I’ll break it down into several pieces to highlight what FME does.
Workflow – Part 1
- Imports both lists of airports (US and world) in Excel format.
- Blends them (with FeatureMerger transformer) based on the common IATA code and tags each US airport with lat/long coordinates.
- Filters only US mainland international airports. For simplicity, I wanted to only map airports in the contiguous US, so I excluded airports in Alaska, Hawaii and US territories. I also excluded all airports that did not have “International” in their name.
- Creates point geometry (VertexCreator) based on each airport’s coordinate.
- Supplies these points as an input to the VoronoiDiagrammer transformer.
Workflow – Part 2
- Imports the shapefile of US boundary.
- Filters out states and territories outside of 48 contiguous states.
- Removes the internal state boundaries (Dissolver)
After I ran the complete workflow, I noticed that I had many more Voronoi polygons than airports. This wasn’t right. As it turned out, FME created separate polygons for each little off-shore island and this required fixing. I used Deaggregator, Filter and Aggregator to clean up the geography and get a single continental US boundary polygon.
Workflow – Part 3
- Voronoi diagrams know no boundaries. They will extend way past your area of interest and need to be trimmed. The Clipper transformer takes Voronoi diagrams as a Clippee and the US boundary as a Clipper and creates a nicely trimmed proper map.
- The remainder of the workflow reprojects polygon and point data from Mercator to a conical projection (more about that in a bit), calculates the area of each Voronoi polygon, cleans up the attributes, and exports our data to shapefiles.
Creating an Alternative Map Projection in Tableau
If you have ever tried to create a map in Tableau, you know that it always defaults to a Mercator projection. This is the projection where the western part of the border between Canada and US is a straight, horizontal line. I, however, wanted to build a map in a different (conic) projection, this is why I reprojected my US boundary shapefile in FME from the Mercator to Albers coordinate system. The problem is that no matter your shapefile’s projection, Tableau will always display it in Mercator to conform it to its background maps.

DATA TO EXAMINE

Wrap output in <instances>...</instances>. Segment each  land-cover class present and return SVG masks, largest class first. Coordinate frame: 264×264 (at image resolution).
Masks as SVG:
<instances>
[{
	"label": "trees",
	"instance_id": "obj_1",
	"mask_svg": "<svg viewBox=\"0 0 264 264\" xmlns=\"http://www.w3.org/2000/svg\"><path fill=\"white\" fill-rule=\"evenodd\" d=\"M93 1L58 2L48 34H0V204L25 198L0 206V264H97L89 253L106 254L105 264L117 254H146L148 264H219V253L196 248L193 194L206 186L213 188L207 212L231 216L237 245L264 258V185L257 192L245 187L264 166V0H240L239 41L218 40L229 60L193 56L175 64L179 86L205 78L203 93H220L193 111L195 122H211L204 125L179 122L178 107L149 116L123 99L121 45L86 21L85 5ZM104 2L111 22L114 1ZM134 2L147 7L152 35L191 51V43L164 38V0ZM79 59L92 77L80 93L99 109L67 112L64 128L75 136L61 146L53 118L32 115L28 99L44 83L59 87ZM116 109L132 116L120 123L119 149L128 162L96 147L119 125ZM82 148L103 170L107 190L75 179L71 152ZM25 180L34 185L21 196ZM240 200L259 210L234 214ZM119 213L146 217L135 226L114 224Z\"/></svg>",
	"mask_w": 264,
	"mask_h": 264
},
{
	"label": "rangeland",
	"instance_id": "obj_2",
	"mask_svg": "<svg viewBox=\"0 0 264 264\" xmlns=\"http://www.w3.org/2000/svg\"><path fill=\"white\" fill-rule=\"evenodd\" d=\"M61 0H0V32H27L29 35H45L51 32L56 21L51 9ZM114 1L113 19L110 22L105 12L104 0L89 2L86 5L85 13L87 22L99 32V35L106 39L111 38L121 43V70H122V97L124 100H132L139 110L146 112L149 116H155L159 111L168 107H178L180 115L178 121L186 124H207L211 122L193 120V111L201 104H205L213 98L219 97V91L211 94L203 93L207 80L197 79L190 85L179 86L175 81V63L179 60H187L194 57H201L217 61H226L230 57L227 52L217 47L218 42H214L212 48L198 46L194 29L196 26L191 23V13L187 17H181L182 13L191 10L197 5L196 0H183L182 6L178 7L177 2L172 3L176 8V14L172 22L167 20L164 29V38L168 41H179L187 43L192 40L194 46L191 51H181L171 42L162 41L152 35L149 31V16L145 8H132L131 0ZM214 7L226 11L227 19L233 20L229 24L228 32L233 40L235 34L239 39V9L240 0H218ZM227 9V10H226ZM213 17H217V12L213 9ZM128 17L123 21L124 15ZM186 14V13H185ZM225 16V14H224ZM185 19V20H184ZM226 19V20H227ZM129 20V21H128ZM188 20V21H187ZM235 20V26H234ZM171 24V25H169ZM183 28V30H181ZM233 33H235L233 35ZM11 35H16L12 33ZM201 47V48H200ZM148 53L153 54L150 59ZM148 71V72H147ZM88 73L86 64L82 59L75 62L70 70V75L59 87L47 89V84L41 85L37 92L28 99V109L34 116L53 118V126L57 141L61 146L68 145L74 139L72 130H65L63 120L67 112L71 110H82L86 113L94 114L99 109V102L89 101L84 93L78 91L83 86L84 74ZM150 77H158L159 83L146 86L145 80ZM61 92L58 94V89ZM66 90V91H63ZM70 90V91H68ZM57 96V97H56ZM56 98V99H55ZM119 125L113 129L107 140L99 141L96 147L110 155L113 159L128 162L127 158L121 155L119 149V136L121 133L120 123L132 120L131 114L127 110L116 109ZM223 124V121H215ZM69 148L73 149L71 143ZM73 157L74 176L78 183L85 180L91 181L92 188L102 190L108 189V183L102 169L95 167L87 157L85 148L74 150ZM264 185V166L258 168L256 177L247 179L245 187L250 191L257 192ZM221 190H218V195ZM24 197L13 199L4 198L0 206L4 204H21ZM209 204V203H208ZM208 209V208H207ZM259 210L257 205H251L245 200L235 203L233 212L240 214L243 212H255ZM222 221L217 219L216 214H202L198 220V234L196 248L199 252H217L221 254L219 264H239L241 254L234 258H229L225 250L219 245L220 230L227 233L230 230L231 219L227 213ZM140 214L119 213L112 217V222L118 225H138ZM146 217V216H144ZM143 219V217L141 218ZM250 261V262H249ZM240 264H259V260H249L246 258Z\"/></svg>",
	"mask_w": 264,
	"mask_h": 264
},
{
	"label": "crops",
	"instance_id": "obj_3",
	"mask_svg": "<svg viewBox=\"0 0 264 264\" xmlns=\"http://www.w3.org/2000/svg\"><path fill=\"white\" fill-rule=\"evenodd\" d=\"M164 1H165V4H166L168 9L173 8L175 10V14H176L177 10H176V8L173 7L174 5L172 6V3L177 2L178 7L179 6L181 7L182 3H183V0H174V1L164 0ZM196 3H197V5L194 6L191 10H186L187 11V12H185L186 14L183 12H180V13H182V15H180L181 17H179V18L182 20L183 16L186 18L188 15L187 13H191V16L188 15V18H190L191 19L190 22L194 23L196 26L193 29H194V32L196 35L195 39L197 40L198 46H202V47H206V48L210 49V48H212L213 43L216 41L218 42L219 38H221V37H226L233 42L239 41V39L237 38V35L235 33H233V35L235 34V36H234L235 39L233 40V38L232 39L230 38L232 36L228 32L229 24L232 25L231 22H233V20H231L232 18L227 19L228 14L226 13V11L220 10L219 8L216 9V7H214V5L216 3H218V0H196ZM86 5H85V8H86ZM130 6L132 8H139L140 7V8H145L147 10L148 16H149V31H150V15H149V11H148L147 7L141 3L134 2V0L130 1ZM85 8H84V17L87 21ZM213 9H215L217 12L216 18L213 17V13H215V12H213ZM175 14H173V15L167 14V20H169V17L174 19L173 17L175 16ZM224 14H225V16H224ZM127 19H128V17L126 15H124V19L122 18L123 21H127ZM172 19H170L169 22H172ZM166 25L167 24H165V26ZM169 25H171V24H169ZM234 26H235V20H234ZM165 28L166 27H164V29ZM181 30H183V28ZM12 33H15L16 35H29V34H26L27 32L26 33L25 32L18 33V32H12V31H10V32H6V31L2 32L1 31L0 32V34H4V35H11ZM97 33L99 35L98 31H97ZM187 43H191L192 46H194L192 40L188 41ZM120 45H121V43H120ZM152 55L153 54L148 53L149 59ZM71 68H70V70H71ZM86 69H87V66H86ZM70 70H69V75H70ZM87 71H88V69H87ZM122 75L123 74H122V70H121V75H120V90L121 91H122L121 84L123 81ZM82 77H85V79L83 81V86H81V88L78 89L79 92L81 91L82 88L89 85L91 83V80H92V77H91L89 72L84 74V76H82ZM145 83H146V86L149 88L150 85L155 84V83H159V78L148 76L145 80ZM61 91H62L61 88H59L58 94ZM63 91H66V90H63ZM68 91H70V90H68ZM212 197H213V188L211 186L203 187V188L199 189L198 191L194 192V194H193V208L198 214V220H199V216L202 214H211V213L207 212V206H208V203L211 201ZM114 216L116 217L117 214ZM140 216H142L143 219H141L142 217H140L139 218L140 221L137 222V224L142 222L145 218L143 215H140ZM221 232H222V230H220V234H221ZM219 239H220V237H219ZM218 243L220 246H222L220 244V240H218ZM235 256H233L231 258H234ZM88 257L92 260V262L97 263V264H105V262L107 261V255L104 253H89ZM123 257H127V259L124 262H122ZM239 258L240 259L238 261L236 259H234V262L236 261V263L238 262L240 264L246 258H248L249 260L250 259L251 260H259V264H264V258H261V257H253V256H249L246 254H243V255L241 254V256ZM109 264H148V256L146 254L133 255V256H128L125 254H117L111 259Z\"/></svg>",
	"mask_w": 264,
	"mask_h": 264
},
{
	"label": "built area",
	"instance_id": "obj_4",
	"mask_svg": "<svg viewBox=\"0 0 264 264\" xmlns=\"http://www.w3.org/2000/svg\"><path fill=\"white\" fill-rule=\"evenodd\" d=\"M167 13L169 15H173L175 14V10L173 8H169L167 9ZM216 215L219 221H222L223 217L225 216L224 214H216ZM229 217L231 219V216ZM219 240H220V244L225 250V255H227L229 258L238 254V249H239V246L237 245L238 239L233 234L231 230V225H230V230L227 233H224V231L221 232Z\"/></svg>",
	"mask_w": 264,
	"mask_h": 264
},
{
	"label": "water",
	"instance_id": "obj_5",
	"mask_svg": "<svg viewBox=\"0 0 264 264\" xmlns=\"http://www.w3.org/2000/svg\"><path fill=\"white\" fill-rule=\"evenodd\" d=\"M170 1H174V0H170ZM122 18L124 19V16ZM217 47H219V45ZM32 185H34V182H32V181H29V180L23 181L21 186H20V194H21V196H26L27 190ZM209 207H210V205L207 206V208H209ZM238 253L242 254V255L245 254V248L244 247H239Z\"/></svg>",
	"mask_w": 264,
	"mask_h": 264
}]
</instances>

COMPLETE THE FOLLOWING
A. Answer these questions from the text on the FME airport-mapping workflow:
(i) Which transformer blends the US and world airport lists?
(ii) Which transformer removes the internal state boundaries?
(iii) Which projection does Tableau always default to?
B. For each statement, decide whether the text on the FME airport-mapping workflow agrees with it. Give yes or no and quote the words of the text that decide it.
(i) The workflow keeps airports in Alaska and Hawaii.
(ii) The US boundary shapefile was reprojected from Mercator to Albers.
(iii) In the Clipper transformer, the US boundary serves as the Clippee.
C. Carry on the text about the FME airport-mapping workflow, starting after its last sentence.

OUTPUTS IN ORDER
A.
(i) FeatureMerger
(ii) Dissolver
(iii) Mercator

B.
(i) No: "I excluded airports in Alaska, Hawaii and US territories."
(ii) Yes: "I reprojected my US boundary shapefile in FME from the Mercator to Albers coordinate system."
(iii) No: "The Clipper transformer takes Voronoi diagrams as a Clippee and the US boundary as a Clipper"

C.
It looks like Tableau reprojects the geographic file it connects to on the fly. But not all is lost. It turns out that you can trick Tableau into thinking the map is already in Mercator projection to leave it as is. As Tableau’s background map is in Mercator, our polygons don’t overlay on it properly but we can always drop transparency to zero to mask this issue.
How do we trick Tableau into doing this? The idea for this comes from Tableau’s researcher Sarah Battersby, who suggested changing the projection definition in QGIS. But I tinkered with the projection file (.prj file that is a part of a shapefile bundle) and discovered that merely changing the name of the projection from Albers to Mercator does the job. Be warned however, this is an untested hack, it worked in this situation but I haven’t tested it on other maps and with other projections.
Making the Map Blend with the Dark Background
So we have our map in Tableau but we changed the Washout setting on the background to 100% and now the background is white. And there is no setting to change the color of the map background.
There is a solution to that too! I used Mapbox to create a custom background map. I removed all graphical elements and left only a solid background with a color set to what I wanted it to be in Tableau, and I replaced the default background map in Tableau with the Mapbox map I just created.
Putting it All Together in Tableau
The rest of the work was all Tableau, building a dashboard with a custom legend, icons, and selecting an appropriate color palette.